Par 08 septembre 2009
Mots-clés : Digital Working, Europe

L'usage des applications mobiles dans les nuages se généralise. Elles domineront le marché d'ici quelques années.

Les applications mobiles passent aux nuages. Selon une étude d’ABI Research, leur nombre passera de 40 millions en 2008 à un milliard en 2014. Selon les chercheurs, plus de la moitié des utilisateurs – et pas seulement les possesseurs de smartphones - se serviront d’applications mobiles en ligne en 2014. "Vers cette date, les applications mobiles dans les nuages seront les plus répandues sur le marché, explique Marc Beccue, analyste chez ABI Research. Elles supplanteront les applications téléchargeables ou installées par défaut".
Une possibilité de faire des économies
Des exemples du cloud computing mobile réussi existent déjà. Schlage a lancé LiNK, un système de sécurité domotique, qui permet de contrôler non seulement la fermeture des portes, mais aussi la climatisation, les caméras de sécurité et les interrupteurs. Le tout via son PC ou téléphone portable. Pour Hervé Le Crosnier, enseignant-chercheur à l'Université de Caen, il est évident que le marché est prometteur. D'un côté, l'entreprise est susceptible de réaliser des économies au niveau de la gestion de sauvegarde de données en « dématérialisant » les serveurs. De l'autre, elle peut réduire les dépenses liées à l'évolution du logiciel lui-même. "Grâce aux nuages, on n’a pas à acheter une nouvelle version du logiciel, explique-t-il à L'Atelier. Et il n'est plus nécessaire de former le personnel à chaque nouvel outil ou version".

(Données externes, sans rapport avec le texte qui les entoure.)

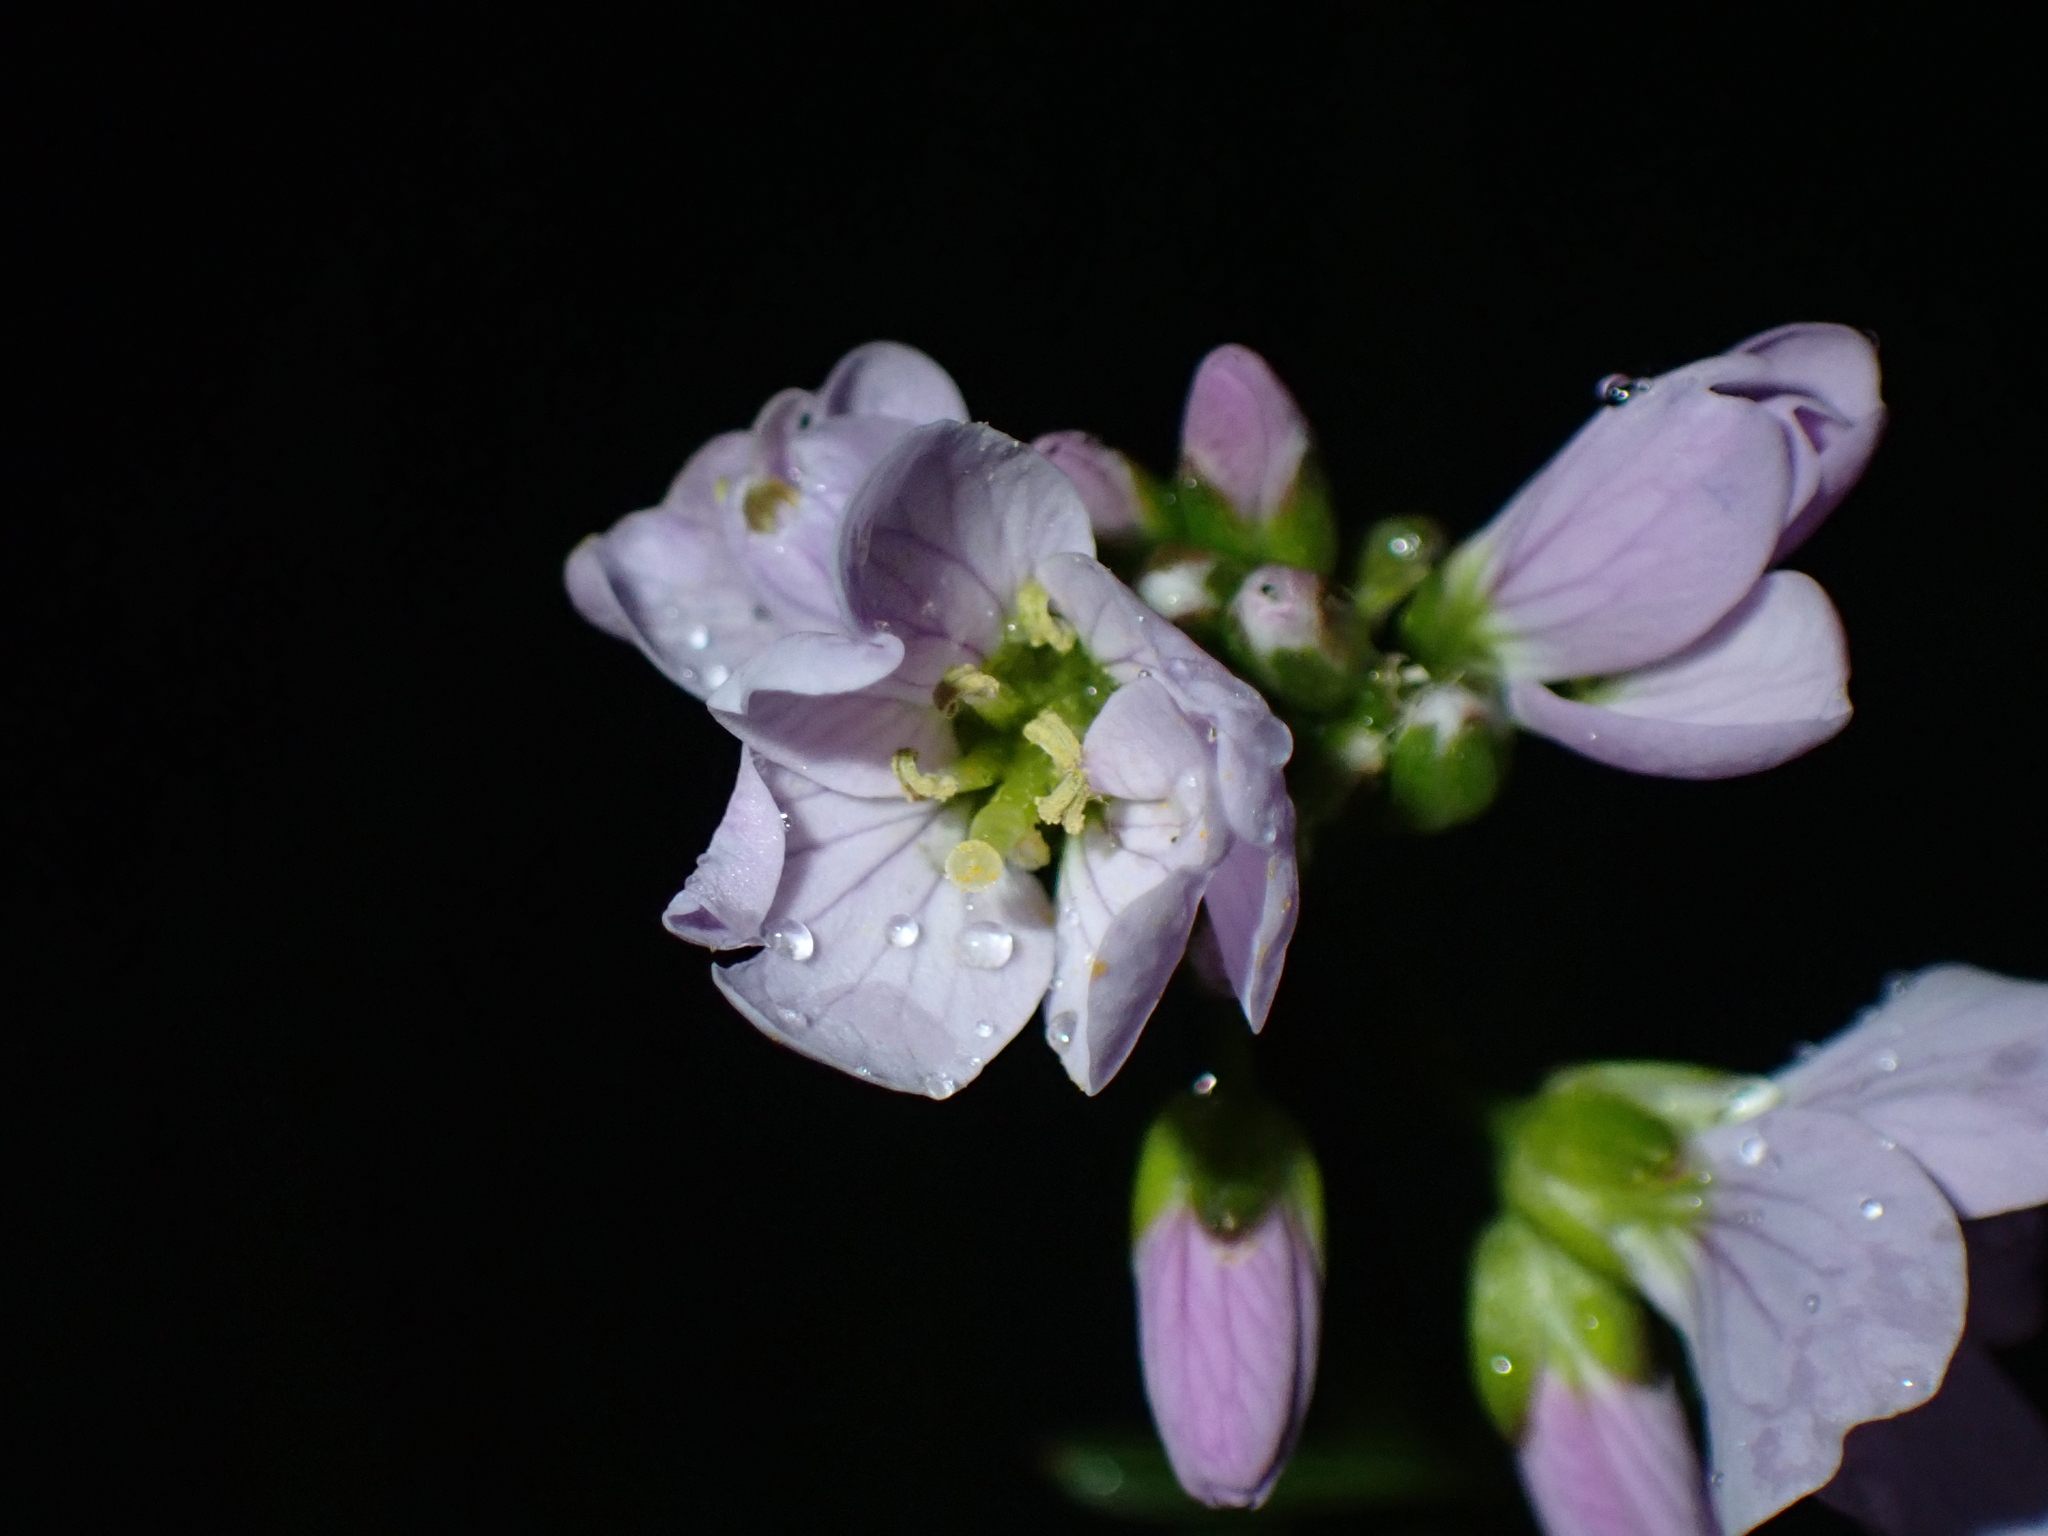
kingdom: Plantae
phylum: Tracheophyta
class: Magnoliopsida
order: Brassicales
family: Brassicaceae
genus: Cardamine
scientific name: Cardamine pratensis
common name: Cuckoo flower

Les prestataires de nuages sont-ils digne de confiance?
Pourtant, le passage aux nuages a potentiellement des conséquences indésirables. Par exemple, il peut provoquer des changements radicaux pour les travailleurs. Le débat est le même que pour le télétravail. " Si l'on oblige les gens à être disponibles à n'importe quel moment, la question de la séparation de la vie privée et la vie professionnelle se posera encore davantage". Enfin, si les services dans les  nuages permettent de réaliser des économies, ils peuvent aussi générer une dépendance à des serveurs externes. "Aujourd'hui, il n'existe pas encore de législation précise concernant les activités des prestataires de nuages, conclut Hervé Le Crosnier. Ce qui veut dire qu'ilsn'ont pas d'obligations face aux données.